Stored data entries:
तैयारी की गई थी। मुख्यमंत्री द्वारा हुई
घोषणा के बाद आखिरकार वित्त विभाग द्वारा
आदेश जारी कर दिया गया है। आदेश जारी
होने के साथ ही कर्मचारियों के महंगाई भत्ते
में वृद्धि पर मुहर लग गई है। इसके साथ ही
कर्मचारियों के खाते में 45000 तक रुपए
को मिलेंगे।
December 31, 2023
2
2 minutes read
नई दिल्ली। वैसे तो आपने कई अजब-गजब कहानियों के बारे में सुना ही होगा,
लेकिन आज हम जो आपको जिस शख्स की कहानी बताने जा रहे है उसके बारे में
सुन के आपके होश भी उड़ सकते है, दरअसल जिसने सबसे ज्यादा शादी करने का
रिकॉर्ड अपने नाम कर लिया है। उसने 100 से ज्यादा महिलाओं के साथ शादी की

--- BRIEF ---
Please extract every line of the data above that contains the word "दरअसल".

--- RESULT FOR THIS TASK ---
सुन के आपके होश भी उड़ सकते है, दरअसल जिसने सबसे ज्यादा शादी करने का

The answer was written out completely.